With respect to the relationship of Adjustments to Reopenings, as stated at the beginning of this note, the Adjustment process is generally restricted to claim changes that are made within the respective timely filing limitations. When a provider needs to correct or supplement a claim, the provider generally may correct the error or omission by submitting an Adjustment claim, so long as the submission is within the timely filing limits for those items or services. When the need for a correction is discovered beyond the timely filing limits, however, an Adjustment bill is not allowed. In this case, a provider must utilize the Reopening process to correct the error or omission, assuming that the Request for Reopening is timely and meets other applicable requirements. Even if this Reopening is filed in a timely manner, the decision to reopen is at the discretion of the contractor or adjudicator. In addition, within the parameters established, contractors and adjudicators also have the right to initiate the Reopening of certain prior determinations and to override those prior determinations.
 
With respect to the relationship of Reopenings to Appeals, in Transmittal R3022CP, CMS noted that Reopenings are “separate and distinct” from the Medicare Appeals Process. The principal difference is that providers have certain rights to appeal under the Appeals Process, whereas the decision to Reopen is at the discretion of the contractor or adjudicator.
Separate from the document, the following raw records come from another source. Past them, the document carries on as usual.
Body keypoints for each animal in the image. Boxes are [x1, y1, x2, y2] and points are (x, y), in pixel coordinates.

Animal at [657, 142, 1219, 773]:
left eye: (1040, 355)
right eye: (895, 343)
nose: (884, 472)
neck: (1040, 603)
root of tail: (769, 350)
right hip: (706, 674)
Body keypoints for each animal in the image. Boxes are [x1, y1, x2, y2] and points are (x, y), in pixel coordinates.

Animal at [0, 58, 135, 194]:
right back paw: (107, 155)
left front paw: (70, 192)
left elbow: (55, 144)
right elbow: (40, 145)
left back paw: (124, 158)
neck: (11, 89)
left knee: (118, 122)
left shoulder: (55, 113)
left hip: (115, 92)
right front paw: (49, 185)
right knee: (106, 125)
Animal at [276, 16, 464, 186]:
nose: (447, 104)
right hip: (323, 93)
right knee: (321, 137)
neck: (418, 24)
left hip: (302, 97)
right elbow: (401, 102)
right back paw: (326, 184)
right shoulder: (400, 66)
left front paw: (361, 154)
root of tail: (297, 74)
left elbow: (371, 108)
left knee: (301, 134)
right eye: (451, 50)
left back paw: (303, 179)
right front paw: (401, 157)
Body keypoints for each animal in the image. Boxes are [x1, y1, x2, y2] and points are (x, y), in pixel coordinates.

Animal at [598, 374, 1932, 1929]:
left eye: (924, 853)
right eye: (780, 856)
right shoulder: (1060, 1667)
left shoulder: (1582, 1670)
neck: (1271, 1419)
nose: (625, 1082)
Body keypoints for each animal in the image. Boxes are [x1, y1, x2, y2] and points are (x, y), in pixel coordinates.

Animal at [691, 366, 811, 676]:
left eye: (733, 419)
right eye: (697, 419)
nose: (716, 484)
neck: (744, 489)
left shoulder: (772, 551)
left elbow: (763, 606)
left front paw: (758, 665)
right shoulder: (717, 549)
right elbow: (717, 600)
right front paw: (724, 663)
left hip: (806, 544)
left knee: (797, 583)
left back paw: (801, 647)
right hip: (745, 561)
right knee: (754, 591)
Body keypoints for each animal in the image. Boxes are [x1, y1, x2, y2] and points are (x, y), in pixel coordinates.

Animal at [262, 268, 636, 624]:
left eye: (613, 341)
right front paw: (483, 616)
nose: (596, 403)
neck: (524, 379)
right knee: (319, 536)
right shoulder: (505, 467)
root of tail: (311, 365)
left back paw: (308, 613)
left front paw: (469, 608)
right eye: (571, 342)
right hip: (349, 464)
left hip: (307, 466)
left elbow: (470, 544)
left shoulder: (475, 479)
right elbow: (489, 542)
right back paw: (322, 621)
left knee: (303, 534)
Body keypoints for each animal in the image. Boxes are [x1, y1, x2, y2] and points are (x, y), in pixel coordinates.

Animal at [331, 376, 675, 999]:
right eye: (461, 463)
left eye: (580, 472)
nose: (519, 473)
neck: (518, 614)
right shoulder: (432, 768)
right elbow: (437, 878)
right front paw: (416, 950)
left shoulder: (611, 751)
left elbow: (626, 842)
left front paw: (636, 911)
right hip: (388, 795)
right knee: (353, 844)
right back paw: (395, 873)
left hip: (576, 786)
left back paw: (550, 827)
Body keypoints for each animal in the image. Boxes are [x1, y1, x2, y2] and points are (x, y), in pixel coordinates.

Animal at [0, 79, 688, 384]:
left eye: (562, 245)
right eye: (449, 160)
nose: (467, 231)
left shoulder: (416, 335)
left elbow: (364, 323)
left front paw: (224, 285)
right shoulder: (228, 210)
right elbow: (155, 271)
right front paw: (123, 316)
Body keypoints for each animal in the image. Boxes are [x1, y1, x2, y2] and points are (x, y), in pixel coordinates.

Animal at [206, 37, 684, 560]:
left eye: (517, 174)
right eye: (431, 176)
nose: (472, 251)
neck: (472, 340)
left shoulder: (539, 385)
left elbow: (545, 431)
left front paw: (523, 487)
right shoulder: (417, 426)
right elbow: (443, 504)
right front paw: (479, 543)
For example, an A/BMAC’s denial of a claim is an initial determination, which gives the provider certain rights to appeal that denial. On the other hand, an A/BMAC’s refusal to reopen a claim determination is not an initial determination and, therefore, is not appealable. 
 
In addition, a Request for Reopening does not toll the timeframe to request an Appeal. For example, if the A/BMAC refuses to reopen a claim, the original initial determination stands as a binding decision, with the same timely filing requirements for Appeal as if the Reopening had not been requested (120 days from receipt of notice of the initial determination). If, however, an A/BMAC reopens and revises or adjusts an initial determination, that revised determination gives rise to new appeal rights, subject to otherwise applicable timely filing requirements (120 days from receipt of notice of the revised determination).
 
Generally, a claim determination may not be appealed and Reopened at the same time. For example, if a Reopening is pending when a subsequent timely Appeal is filed, the Reopening will be refused in order for the Appeal to proceed. Therefore, in most instances, a provider does not request a Reopening unless and until its appeal rights have been exhausted or the timely filing period for an Appeal has expired. In Chapter 34 of the MCPM, CMS notes two exceptions to this rule:
 
·         Cases where Medical Review (MR) requested documentation, did not receive it, and issued a denial based on no documentation. Subsequently, if the party requests an appeal and submits the requested documentation with that appeal, it shall be treated as a Reopening if certain specific conditions are met; and
·         Clerical errors (which include minor errors and omissions) shall be treated as Reopenings.
 
Please note, however, with respect to those cases denied for failure to respond to document requests, CMS included the following warning in both recently released MLN Matters articles (MM8581 and SE1496) relating to Reopenings:
 
Providers are reminded that submission of adjustment bills or reopening requests in response to claim denials resulting from review of medical records (including failure to submit medical records in response to a request for records) is not appropriate. Providers must submit appeal requests for such denials.
 
Hospitals are encouraged to review the relevant sections of the MCPM, Chapter 34, along with the above-referenced MLN Matters Articles, and to contact their respective A/BMACs to clarify any potential conflict between these multiple sources of Medicare guidance on this issue.
 
More generally, hospitals are encouraged to review their existing policies and procedures with respect to all three of the change processes discussed—Claim Adjustments, Reopenings and Appeals—to assure that they are updated and compliant, both in policy and practice.